O Estado da Nação no Limiar de um Novo Governo (1994) - Paulo Roberto de Almeida

 O Estado da Nação no Limiar de um Novo Governo

 

Paulo Roberto de Almeida

Publicado, sob o título de “No Limiar do Novo Governo”, em O Estado de São Paulo (19/12/1994, p. 2). Relação de Publicados n. 171.

 

No triplo aspecto de sua situação econômica, de sua estrutura política e de suas condições sociais, o Brasil aparece, no cenário internacional, como um país complexo e contraditório, de acordo aliás com a própria leitura interna que dele se faz. Do ponto de vista econômico ele é considerado, com razão, como plenamente industrializado e dotado de um grande potencial de crescimento econômico, mas que permanece ainda largamente subutilizado em vista de uma persistente recusa a um modelo de desenvolvimento de tipo interdependente. Alguns consideram que se trata, melhor, de um incompreensível fechamento numa era de globalização econômica, outros de uma saudável rejeição à perda de soberania que decorreria de uma “internacionalização” precoce de sua economia.

Do ponto de vista político, ele é visto, externamente, como decididamente pacífico no contexto das relações internacionais e como razoavelmente democrático no plano institucional interno, ainda que apresentando um sistema político-partidário suscetível de aperfeiçoamentos e adaptações aos novos requisitos e exigências da ordem democrática (integração de novos atores sociais, ética e transparência na vida pública). Na área internacional, o Brasil quer ser visto como um fator de paz e estabilidade, suscetível portanto de ser integrado à estrutura  macro política de decisão (Conselho de Segurança).

Do ponto de vista social, contudo, à parte uma extraordinária capacidade de criação cultural, sobretudo no campo musical, o Brasil é visto também, como injustificadamente injusto em termos de distribuição de riqueza e socialmente perverso no terrenos dos direitos humanos e sociais, em proporção maior talvez ao que seria razoavelmente esperado de um processo de “acumulação para o crescimento”. Em outros termos, o Brasil acumula um grau de miséria incompreensivelmente alto e a todos os títulos não necessário para os objetivos de acumulação e crescimento capitalistas.

*INFORMAÇÕES FORNECIDAS:*
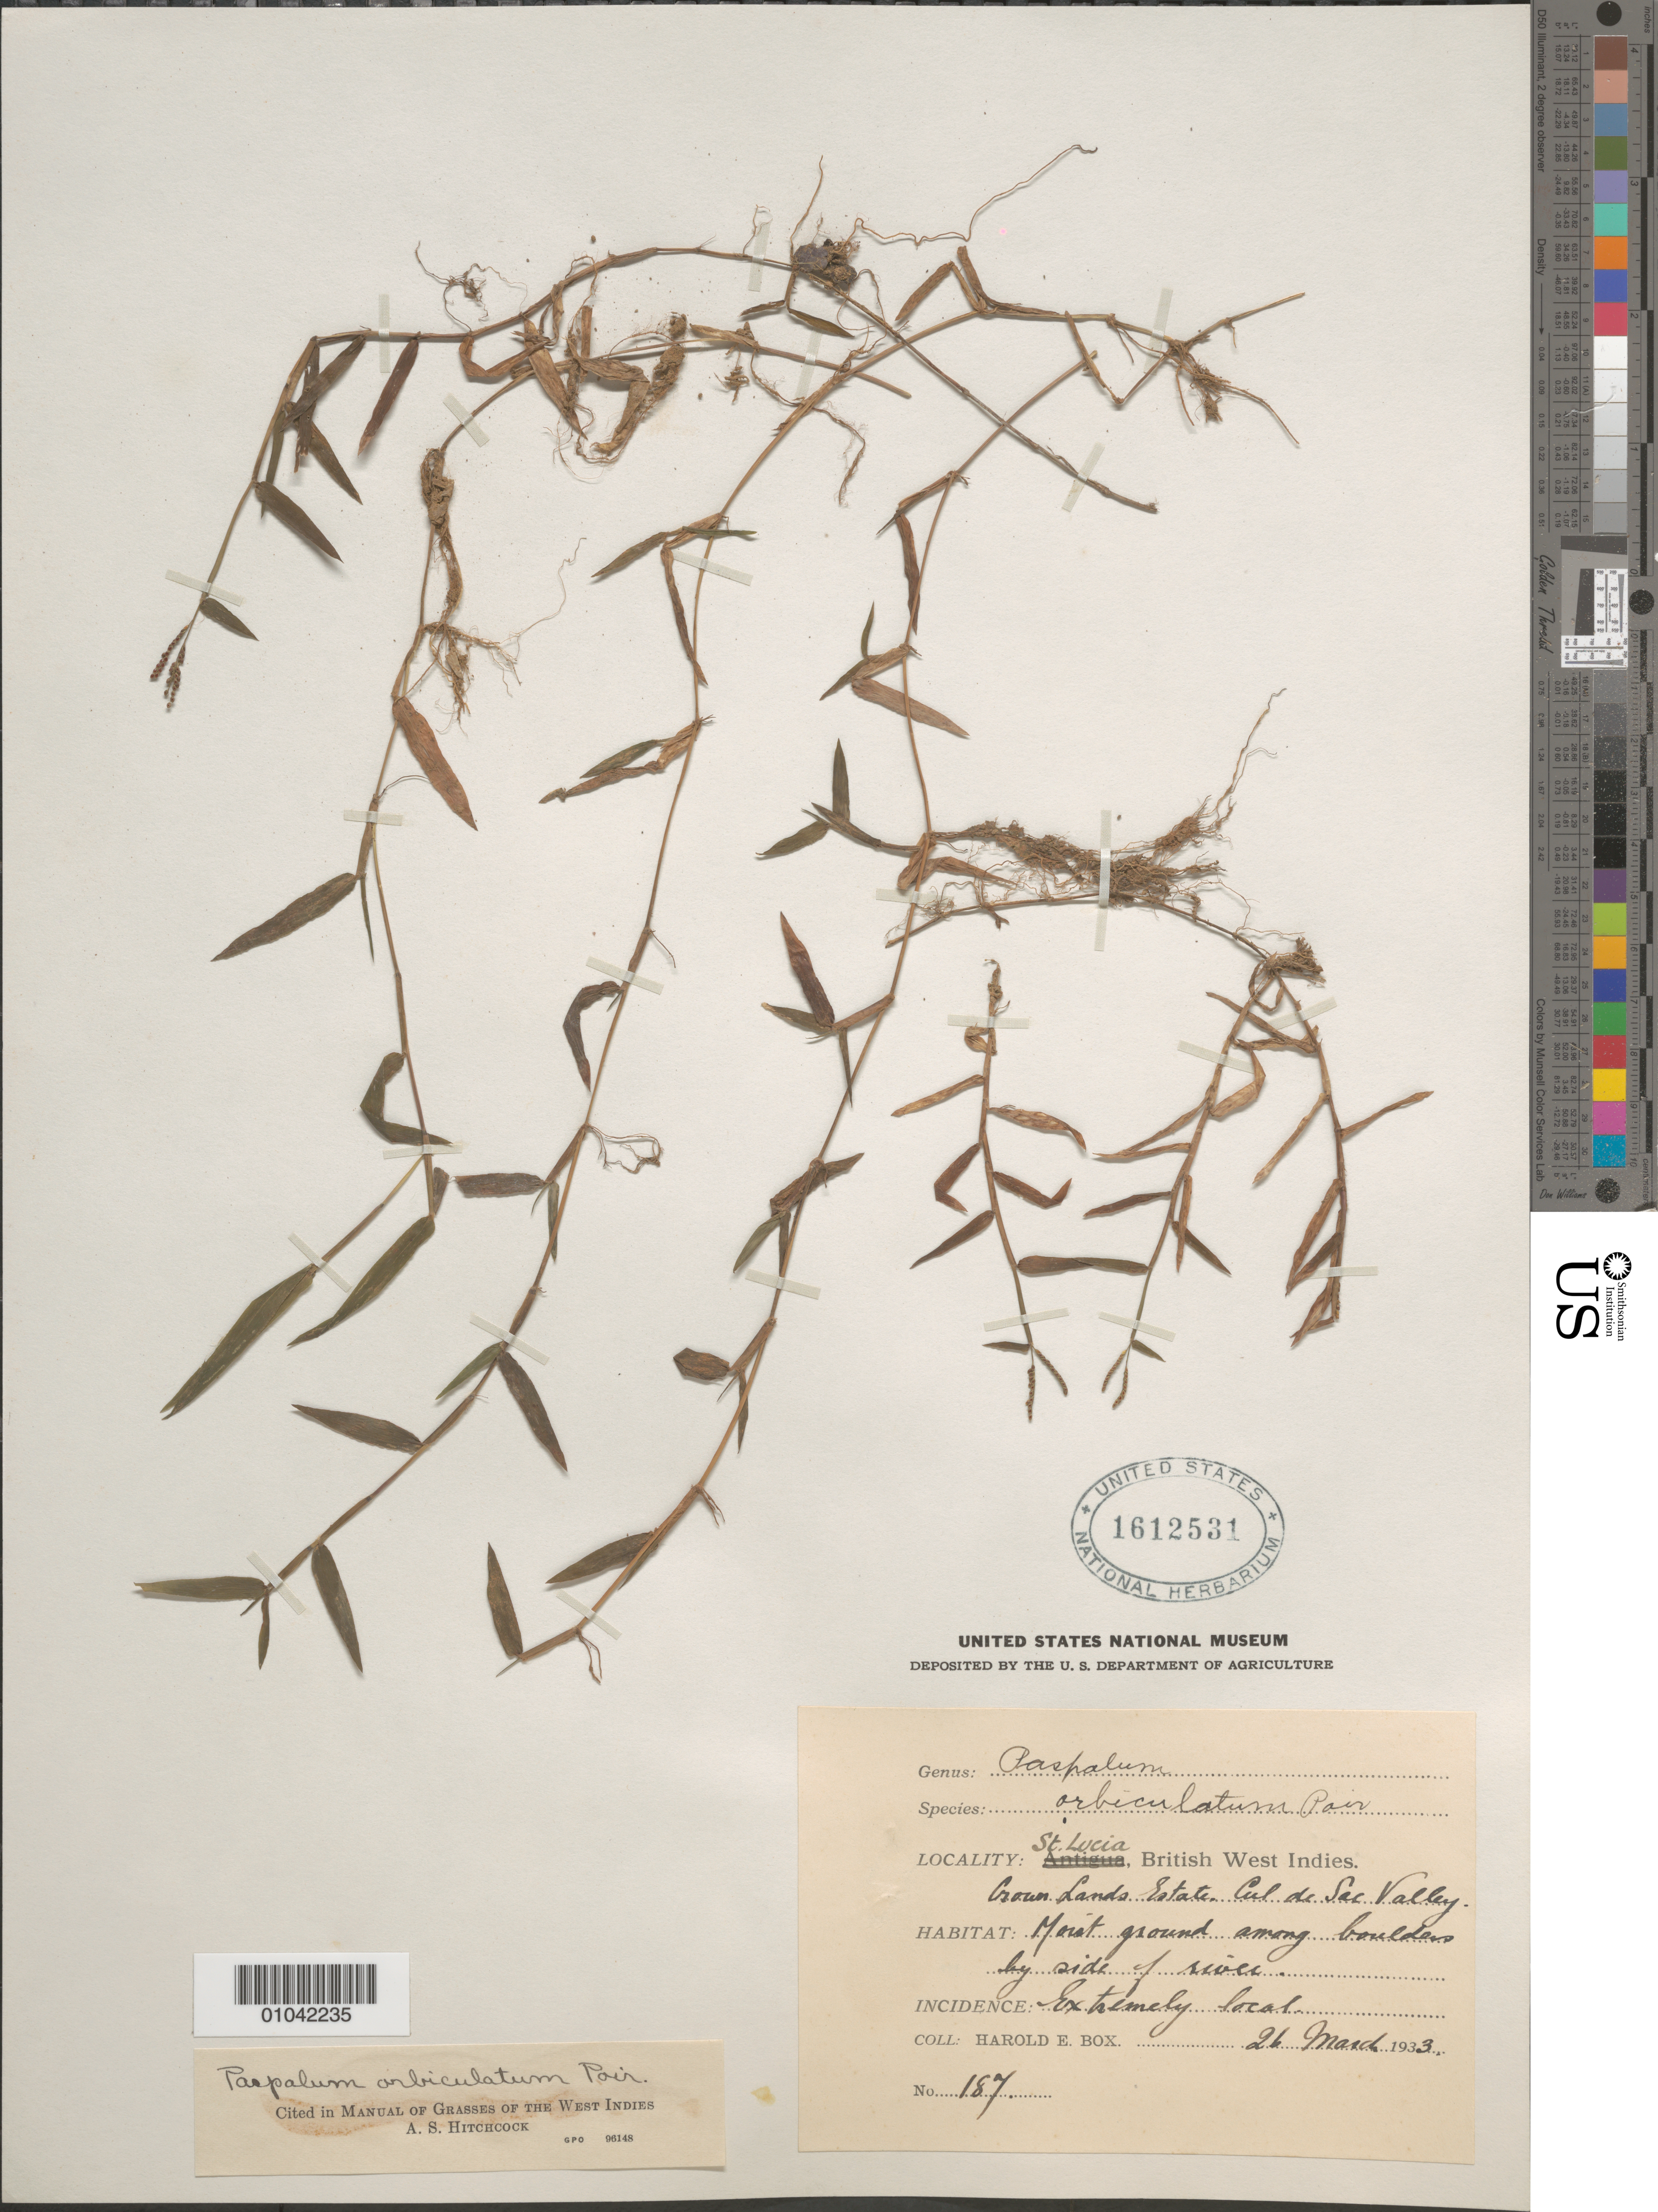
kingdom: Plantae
* * *
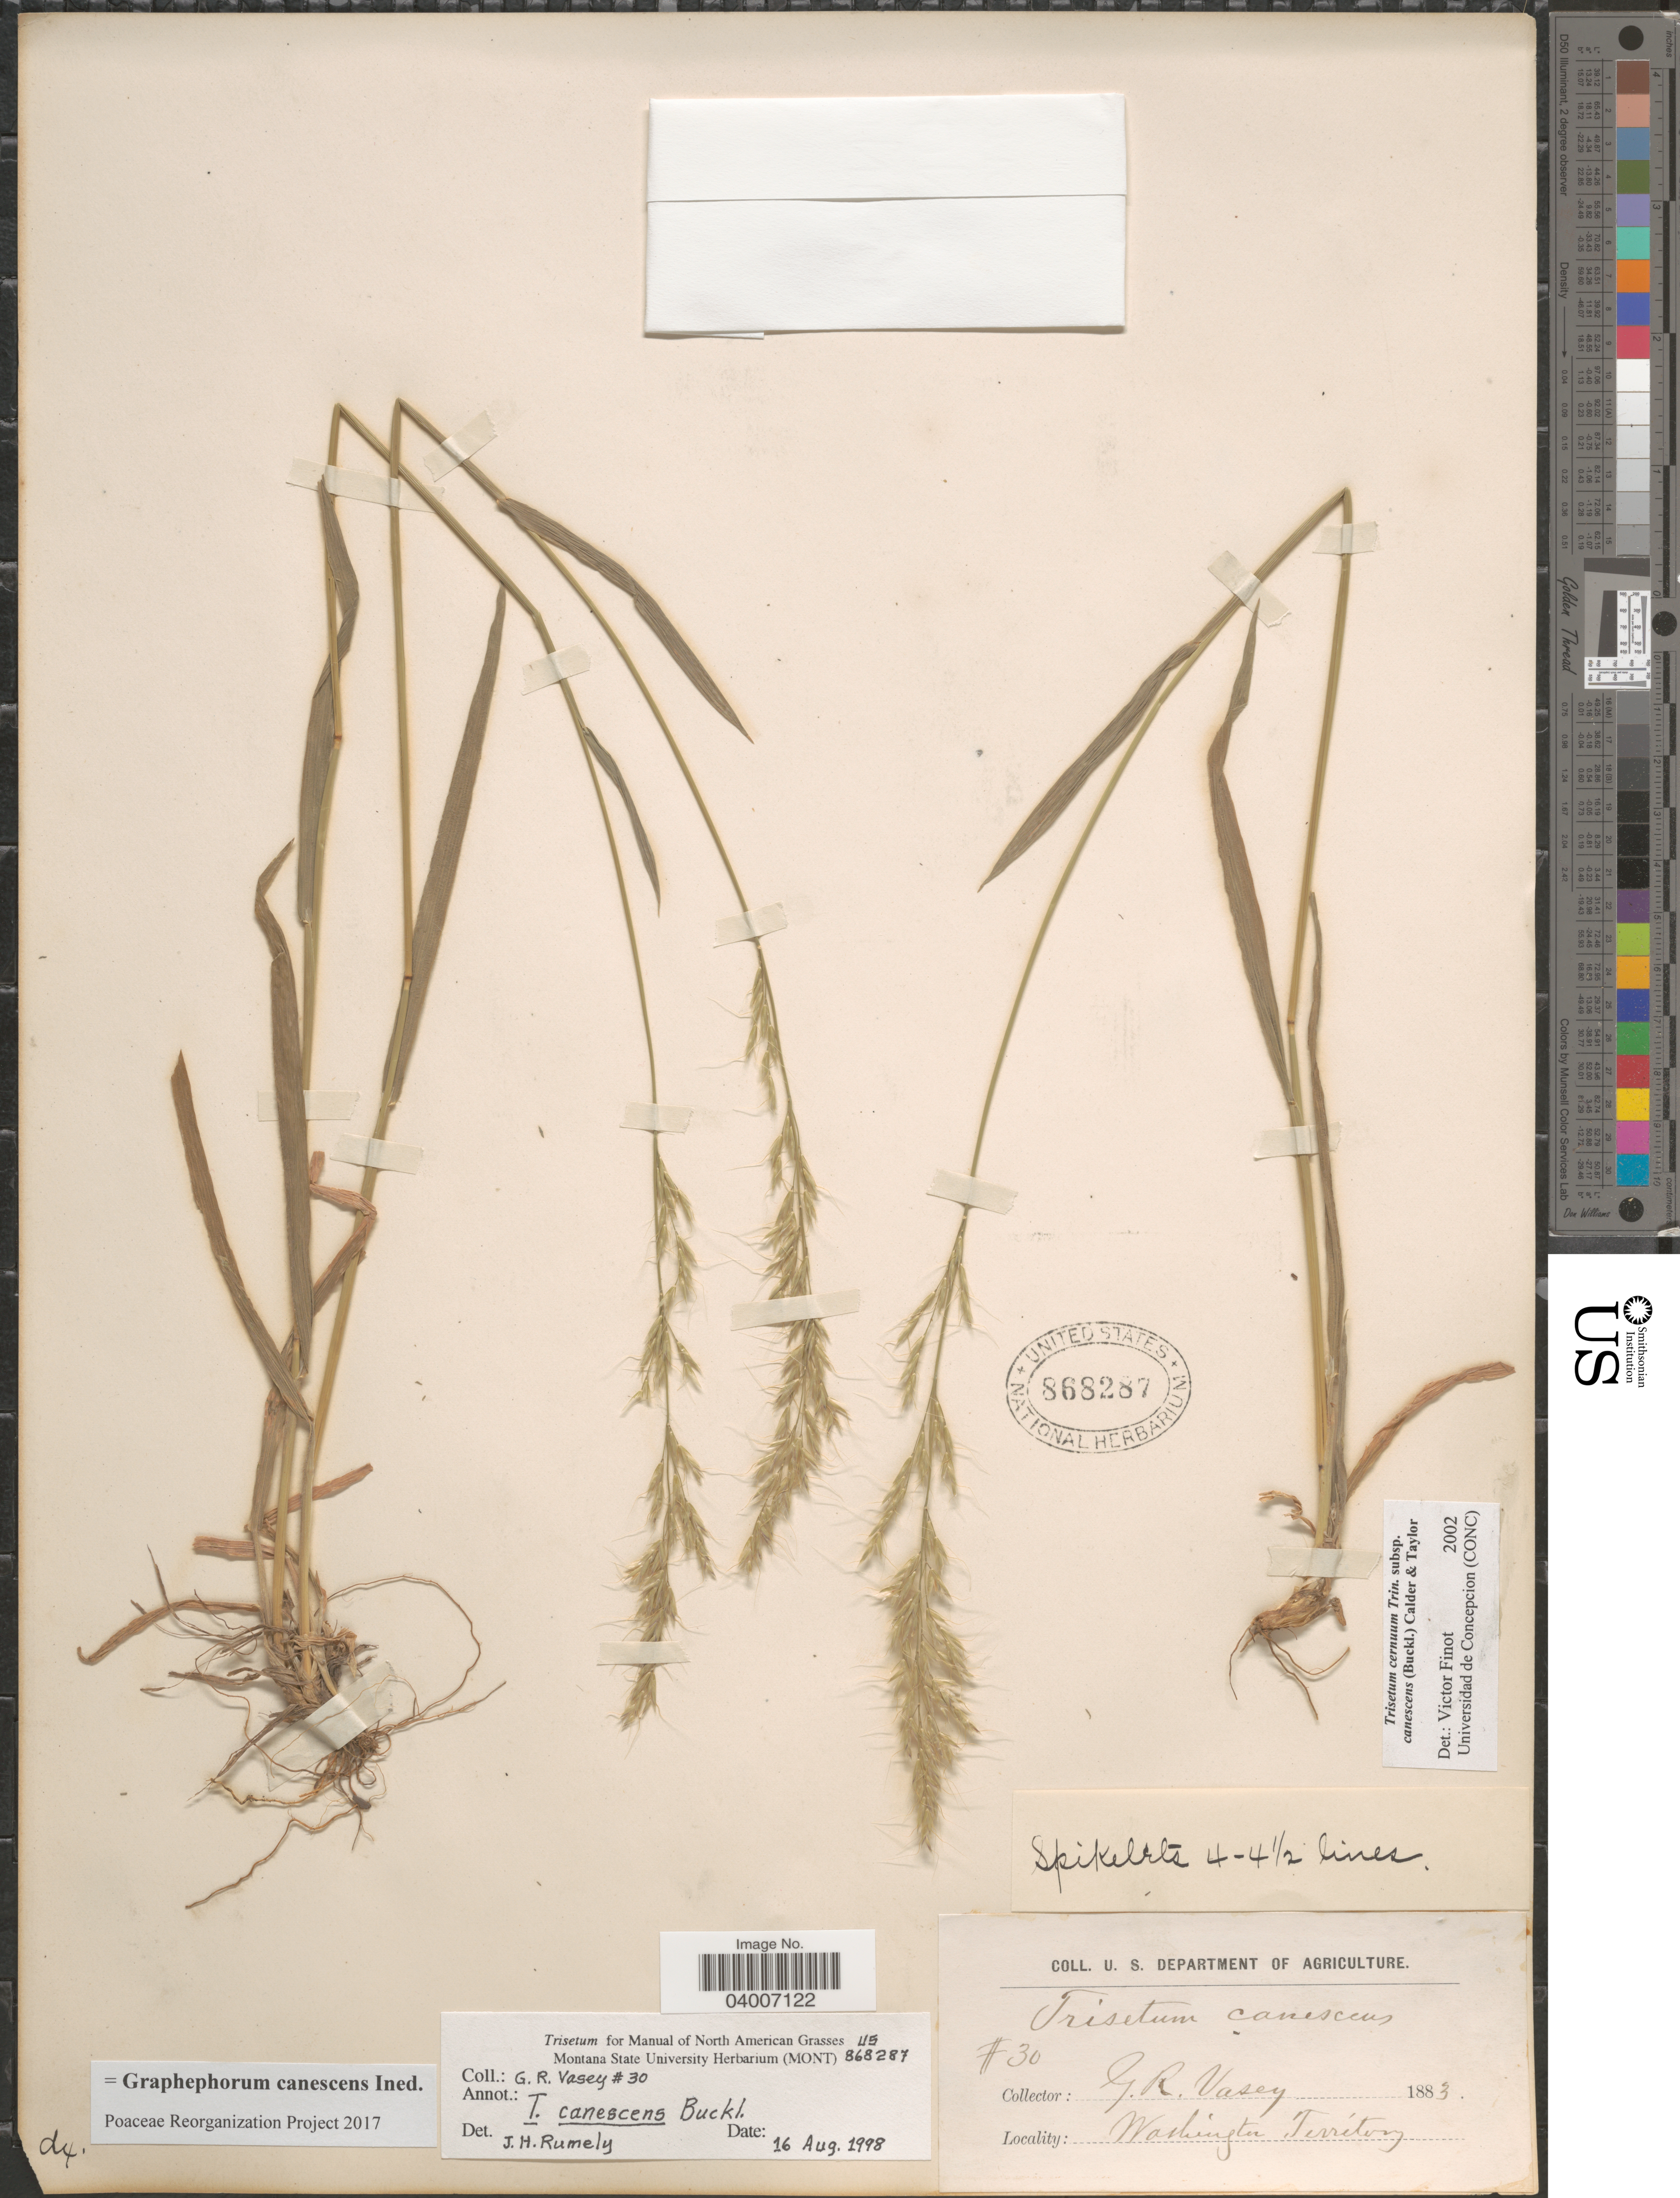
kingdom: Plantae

*AÇÕES SOLICITADAS:*
**A)** Segundo o texto selecionado, por que o potencial de crescimento econômico do Brasil permanece largamente subutilizado? Responda em uma a três frases.
**B)** Enumere todos os aspectos sob os quais o texto selecionado examina a situação do Brasil.
Baseie-se unicamente no texto selecionado, sem recorrer à listagem.

*RESPOSTAS POR TAREFA:*
**A)** O potencial de crescimento econômico do Brasil permanece largamente subutilizado em razão de uma persistente recusa a um modelo de desenvolvimento de tipo interdependente.

**B)**
- Situação econômica
- Estrutura política
- Condições sociais